In February 1969, four months before the riot, his article “Why Can’t ‘We’ Love Happily Ever After, Too?” was published in the New York Times.
It was a protest against the “doomed misfit/sinner” stereotype of American gay men and lesbians in film, on stage, and in literature.
Mr Teal wrote the first history of America’s gay liberation movement, The Gay Militants: How Gay Liberation Began in America, 1969-1971, in 1971. It was republished by St.
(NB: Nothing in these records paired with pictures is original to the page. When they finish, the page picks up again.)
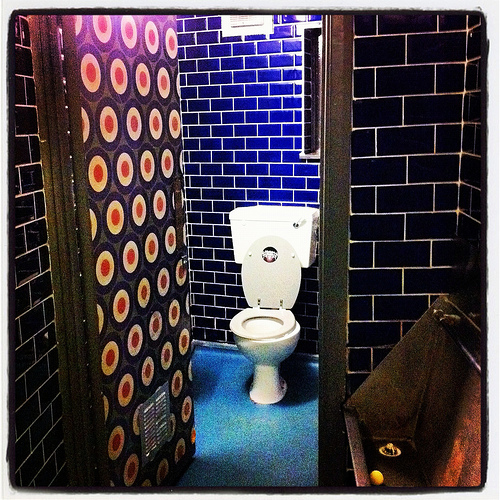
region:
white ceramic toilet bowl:
[220, 190, 310, 430]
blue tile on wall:
[352, 148, 412, 198]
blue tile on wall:
[188, 179, 223, 210]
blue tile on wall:
[232, 143, 257, 170]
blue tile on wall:
[192, 132, 230, 159]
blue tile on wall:
[231, 95, 263, 119]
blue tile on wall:
[210, 68, 238, 89]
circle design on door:
[115, 228, 179, 278]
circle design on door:
[98, 108, 159, 149]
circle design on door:
[77, 46, 138, 100]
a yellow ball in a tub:
[367, 468, 384, 486]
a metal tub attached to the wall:
[342, 281, 484, 497]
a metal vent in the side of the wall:
[132, 378, 179, 464]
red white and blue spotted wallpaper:
[63, 15, 221, 485]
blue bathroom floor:
[167, 333, 324, 490]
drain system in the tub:
[378, 440, 403, 458]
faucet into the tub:
[430, 305, 460, 330]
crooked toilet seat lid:
[227, 304, 295, 341]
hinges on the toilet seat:
[252, 299, 287, 310]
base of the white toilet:
[242, 363, 294, 404]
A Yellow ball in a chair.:
[367, 463, 387, 487]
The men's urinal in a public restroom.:
[350, 305, 478, 489]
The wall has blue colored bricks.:
[359, 108, 453, 288]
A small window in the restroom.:
[298, 30, 323, 157]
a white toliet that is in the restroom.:
[228, 208, 305, 413]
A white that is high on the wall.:
[218, 15, 275, 26]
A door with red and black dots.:
[85, 119, 190, 341]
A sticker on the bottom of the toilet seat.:
[263, 242, 279, 272]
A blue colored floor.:
[218, 420, 288, 477]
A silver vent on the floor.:
[139, 393, 183, 468]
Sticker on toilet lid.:
[262, 242, 297, 286]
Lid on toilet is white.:
[245, 263, 297, 293]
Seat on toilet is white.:
[237, 318, 290, 342]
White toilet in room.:
[246, 353, 301, 402]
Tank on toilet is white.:
[236, 197, 315, 241]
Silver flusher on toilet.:
[286, 218, 317, 235]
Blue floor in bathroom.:
[203, 366, 255, 483]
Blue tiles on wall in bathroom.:
[226, 157, 278, 195]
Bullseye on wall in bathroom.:
[105, 228, 165, 320]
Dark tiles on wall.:
[363, 233, 406, 272]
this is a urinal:
[345, 294, 497, 499]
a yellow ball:
[365, 465, 384, 484]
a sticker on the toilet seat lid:
[257, 245, 282, 265]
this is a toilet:
[218, 185, 316, 408]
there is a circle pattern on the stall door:
[73, 11, 202, 489]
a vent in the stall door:
[120, 375, 175, 462]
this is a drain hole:
[378, 438, 402, 460]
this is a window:
[303, 25, 321, 153]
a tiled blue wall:
[178, 16, 318, 363]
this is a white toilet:
[218, 183, 318, 409]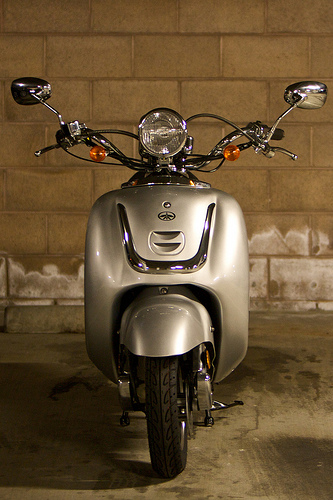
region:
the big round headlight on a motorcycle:
[140, 106, 184, 155]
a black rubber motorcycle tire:
[143, 363, 191, 477]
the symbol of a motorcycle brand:
[157, 211, 176, 219]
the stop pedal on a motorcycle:
[212, 395, 243, 411]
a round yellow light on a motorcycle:
[87, 146, 106, 159]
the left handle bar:
[213, 120, 284, 155]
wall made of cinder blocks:
[0, 1, 332, 311]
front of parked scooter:
[9, 76, 325, 477]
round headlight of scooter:
[137, 106, 186, 160]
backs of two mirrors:
[11, 75, 326, 126]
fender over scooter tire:
[120, 297, 216, 478]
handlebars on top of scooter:
[55, 115, 283, 172]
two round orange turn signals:
[90, 144, 239, 162]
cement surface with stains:
[1, 316, 331, 497]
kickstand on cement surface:
[119, 402, 214, 426]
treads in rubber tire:
[145, 356, 184, 480]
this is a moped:
[22, 11, 328, 494]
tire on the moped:
[99, 285, 223, 490]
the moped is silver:
[50, 170, 303, 439]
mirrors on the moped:
[6, 45, 331, 166]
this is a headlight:
[109, 93, 215, 167]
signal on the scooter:
[79, 140, 113, 163]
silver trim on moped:
[106, 187, 256, 288]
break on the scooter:
[229, 102, 301, 170]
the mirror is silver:
[258, 69, 331, 185]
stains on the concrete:
[248, 314, 329, 498]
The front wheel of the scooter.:
[127, 353, 217, 481]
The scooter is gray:
[20, 69, 309, 495]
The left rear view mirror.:
[8, 64, 82, 135]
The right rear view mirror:
[283, 70, 328, 114]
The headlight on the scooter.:
[132, 111, 201, 170]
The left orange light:
[84, 141, 123, 170]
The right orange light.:
[209, 143, 262, 172]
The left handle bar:
[30, 129, 91, 167]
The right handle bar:
[243, 116, 308, 164]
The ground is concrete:
[7, 312, 326, 498]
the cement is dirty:
[233, 360, 329, 493]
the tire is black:
[137, 363, 189, 493]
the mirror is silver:
[284, 82, 331, 121]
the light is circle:
[142, 110, 190, 155]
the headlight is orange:
[223, 144, 242, 172]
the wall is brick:
[16, 11, 303, 83]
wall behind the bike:
[9, 16, 282, 480]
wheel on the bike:
[112, 291, 234, 479]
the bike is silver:
[96, 194, 244, 385]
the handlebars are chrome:
[65, 121, 270, 167]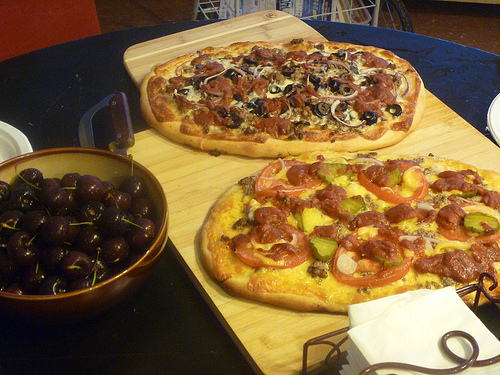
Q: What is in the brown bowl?
A: Cherries.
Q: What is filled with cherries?
A: Bowl.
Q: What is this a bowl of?
A: Cherries on their stems.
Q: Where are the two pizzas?
A: On wooden boards.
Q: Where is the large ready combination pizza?
A: On cutting board.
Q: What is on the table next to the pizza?
A: Brown bowl of cherries.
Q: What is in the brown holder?
A: Large stack of white napkins.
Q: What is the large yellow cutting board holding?
A: Two pizzas.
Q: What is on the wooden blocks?
A: Pizza.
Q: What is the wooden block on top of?
A: Table.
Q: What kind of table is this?
A: Black round table.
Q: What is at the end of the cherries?
A: Green stem.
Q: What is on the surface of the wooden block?
A: Striation marks.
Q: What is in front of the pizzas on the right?
A: Napkins.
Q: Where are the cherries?
A: Bowl.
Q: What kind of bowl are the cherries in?
A: Round brown bowl.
Martin’s Press in 1995.
Renowned Stonewall historian David Carter said:
“I regard The Gay Militants as one of the most important works of LGBT history, and I did not want Donn’s passing to be noted by a mere handful of people.
“As the author of a history of the Stonewall riots, I have always said that the riots are important only because they gave birth to the gay liberation movement, just as the fall of the Bastille is only important because it led to the French Revolution.
“If the book I wrote was about the spark that set off the revolution, Donn’s book was about something immeasurably more important: the revolution itself.
“Let us remember therefore that this year is not only the 40th anniversary of the Stonewall riots, but that it is, more importantly, also the 40th anniversary of the birth of the Gay Liberation Front and of the Gay Activists Alliance, and hence of the gay liberation movement, that critical phase of the gay, lesbian, bisexual, and transgender civil rights movement that put us on the political map finally and for all time.”
Born in Columbus, Ohio, on October 26, 1932, Mr Teal was an only child.
After his mother’s death in 1944 he went to live with his maternal grandparents and later moved with them to Bradenton, Florida.
He graduated cum laude and Phi Beta Kappa from the Florida State University, Tallahassee, and received a master’s degree from the University of Pennsylvania.
After a few years of teaching high school French in Philadelphia and New York State, he settled in New York City, where he pursued a career in publishing, most notably at Ovation magazine, where he wrote interviews and reviews.
Starting in the early 1960s, he made several trips to France, The Netherlands, Belgium, Austria, where he reported on music festivals, and Italy.
He eventually became a freelance editor.
Mr. Teal will be buried in Columbus, Ohio. A memorial service will be held in New York at a time to be determined.
Donations in lieu of flowers may be made in his memory to Gay Men’s Health Crisis, the world’s oldest HIV/AIDS service organisation.